*Exercise goal*. Your result should be the lines holding the word "evenodd", copied from the entries below.

── Data shown

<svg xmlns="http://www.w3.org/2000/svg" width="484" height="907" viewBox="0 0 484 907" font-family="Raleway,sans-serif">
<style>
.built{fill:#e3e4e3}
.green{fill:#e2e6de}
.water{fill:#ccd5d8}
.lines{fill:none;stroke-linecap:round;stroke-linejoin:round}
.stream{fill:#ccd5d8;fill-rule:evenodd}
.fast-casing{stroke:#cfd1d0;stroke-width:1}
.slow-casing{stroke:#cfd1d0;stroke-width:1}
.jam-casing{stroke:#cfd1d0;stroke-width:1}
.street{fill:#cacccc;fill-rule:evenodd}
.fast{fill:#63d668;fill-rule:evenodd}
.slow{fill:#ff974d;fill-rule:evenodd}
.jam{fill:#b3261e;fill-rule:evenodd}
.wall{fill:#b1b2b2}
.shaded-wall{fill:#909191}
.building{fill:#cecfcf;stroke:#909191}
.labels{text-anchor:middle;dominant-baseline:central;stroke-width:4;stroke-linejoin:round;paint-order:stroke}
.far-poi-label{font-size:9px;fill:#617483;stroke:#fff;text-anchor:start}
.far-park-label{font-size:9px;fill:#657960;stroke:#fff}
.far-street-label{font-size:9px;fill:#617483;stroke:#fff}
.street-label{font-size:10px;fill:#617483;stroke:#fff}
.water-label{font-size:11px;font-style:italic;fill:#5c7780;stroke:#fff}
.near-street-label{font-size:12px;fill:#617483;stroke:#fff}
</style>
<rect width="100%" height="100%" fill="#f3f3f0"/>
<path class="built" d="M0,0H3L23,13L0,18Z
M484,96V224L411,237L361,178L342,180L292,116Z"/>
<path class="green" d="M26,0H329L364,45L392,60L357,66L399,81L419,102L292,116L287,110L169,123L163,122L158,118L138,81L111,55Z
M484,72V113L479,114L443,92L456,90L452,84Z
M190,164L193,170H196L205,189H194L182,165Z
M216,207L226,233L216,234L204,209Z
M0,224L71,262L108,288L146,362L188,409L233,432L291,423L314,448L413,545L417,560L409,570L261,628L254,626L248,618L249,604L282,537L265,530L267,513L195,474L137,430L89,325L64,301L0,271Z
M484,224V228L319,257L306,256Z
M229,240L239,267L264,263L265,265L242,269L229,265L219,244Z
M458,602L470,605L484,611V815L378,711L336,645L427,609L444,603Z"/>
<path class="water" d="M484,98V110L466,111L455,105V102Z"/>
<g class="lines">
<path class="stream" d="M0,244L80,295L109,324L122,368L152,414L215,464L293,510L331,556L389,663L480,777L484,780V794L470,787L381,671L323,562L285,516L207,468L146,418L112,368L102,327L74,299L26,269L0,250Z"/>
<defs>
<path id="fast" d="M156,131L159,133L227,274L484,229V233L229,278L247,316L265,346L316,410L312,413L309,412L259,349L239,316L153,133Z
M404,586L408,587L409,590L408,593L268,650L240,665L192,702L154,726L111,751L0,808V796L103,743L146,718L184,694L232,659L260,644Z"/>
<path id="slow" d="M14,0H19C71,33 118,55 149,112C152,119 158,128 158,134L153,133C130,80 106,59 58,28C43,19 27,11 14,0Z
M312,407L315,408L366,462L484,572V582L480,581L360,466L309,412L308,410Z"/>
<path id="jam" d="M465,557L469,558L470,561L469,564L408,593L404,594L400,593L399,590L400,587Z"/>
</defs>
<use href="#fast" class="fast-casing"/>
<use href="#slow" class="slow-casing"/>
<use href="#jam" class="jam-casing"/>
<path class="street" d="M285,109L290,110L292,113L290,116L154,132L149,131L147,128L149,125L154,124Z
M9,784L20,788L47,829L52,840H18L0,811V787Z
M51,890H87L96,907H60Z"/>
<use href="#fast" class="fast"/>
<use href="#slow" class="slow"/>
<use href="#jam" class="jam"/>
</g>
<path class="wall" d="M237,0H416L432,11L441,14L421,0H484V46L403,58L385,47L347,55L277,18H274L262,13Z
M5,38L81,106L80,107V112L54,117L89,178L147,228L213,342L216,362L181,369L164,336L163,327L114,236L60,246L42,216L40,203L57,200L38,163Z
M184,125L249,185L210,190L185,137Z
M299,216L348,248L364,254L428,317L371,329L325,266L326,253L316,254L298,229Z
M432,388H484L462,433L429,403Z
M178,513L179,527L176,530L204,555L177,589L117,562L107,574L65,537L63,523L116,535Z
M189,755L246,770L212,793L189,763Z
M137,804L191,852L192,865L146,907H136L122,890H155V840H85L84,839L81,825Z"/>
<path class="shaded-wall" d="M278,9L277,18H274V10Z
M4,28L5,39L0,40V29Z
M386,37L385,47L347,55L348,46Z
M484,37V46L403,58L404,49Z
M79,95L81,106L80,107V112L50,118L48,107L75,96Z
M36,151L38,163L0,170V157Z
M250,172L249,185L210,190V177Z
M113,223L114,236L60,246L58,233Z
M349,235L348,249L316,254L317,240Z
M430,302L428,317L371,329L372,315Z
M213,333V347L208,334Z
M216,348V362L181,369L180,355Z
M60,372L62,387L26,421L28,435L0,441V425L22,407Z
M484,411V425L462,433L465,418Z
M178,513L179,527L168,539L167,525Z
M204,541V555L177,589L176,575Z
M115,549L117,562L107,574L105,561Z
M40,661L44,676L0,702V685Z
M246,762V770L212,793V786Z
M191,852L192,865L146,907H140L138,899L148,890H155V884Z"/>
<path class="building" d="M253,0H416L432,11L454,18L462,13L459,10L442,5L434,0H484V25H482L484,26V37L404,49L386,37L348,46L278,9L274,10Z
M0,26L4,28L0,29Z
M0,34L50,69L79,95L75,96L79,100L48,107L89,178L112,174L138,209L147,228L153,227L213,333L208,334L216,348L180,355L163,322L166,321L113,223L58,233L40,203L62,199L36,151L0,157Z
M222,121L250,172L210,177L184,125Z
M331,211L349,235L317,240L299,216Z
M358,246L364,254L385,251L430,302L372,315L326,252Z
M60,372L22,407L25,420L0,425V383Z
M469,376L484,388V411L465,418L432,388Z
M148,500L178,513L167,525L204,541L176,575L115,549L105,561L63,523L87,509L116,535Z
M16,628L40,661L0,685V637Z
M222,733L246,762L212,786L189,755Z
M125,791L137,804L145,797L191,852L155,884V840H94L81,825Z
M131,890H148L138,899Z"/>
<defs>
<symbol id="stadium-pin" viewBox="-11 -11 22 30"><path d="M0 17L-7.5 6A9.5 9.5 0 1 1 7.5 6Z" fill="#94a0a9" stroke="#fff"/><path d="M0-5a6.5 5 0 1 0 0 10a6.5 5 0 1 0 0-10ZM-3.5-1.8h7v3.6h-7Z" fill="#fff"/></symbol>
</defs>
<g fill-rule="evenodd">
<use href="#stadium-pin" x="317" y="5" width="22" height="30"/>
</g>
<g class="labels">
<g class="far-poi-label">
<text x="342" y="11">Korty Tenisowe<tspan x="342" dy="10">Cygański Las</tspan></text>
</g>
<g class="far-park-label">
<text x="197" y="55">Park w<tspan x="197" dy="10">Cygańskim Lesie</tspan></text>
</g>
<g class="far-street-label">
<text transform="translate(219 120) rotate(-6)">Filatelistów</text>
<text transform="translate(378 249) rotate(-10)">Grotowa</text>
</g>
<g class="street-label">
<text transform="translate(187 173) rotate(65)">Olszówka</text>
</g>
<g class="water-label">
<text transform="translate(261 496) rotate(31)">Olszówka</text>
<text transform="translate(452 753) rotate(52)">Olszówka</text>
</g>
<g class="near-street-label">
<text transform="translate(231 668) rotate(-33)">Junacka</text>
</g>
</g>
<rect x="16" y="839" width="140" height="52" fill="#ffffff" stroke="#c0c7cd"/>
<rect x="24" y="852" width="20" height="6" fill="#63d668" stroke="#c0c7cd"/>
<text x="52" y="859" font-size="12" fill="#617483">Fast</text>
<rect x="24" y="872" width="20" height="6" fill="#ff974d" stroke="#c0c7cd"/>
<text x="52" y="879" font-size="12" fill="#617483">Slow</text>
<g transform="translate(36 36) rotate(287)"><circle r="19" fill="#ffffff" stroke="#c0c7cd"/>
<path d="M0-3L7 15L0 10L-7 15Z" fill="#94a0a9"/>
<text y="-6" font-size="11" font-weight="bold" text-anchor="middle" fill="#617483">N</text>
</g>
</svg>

────

*Response area*.
.stream{fill:#ccd5d8;fill-rule:evenodd}
.street{fill:#cacccc;fill-rule:evenodd}
.fast{fill:#63d668;fill-rule:evenodd}
.slow{fill:#ff974d;fill-rule:evenodd}
.jam{fill:#b3261e;fill-rule:evenodd}
<g fill-rule="evenodd">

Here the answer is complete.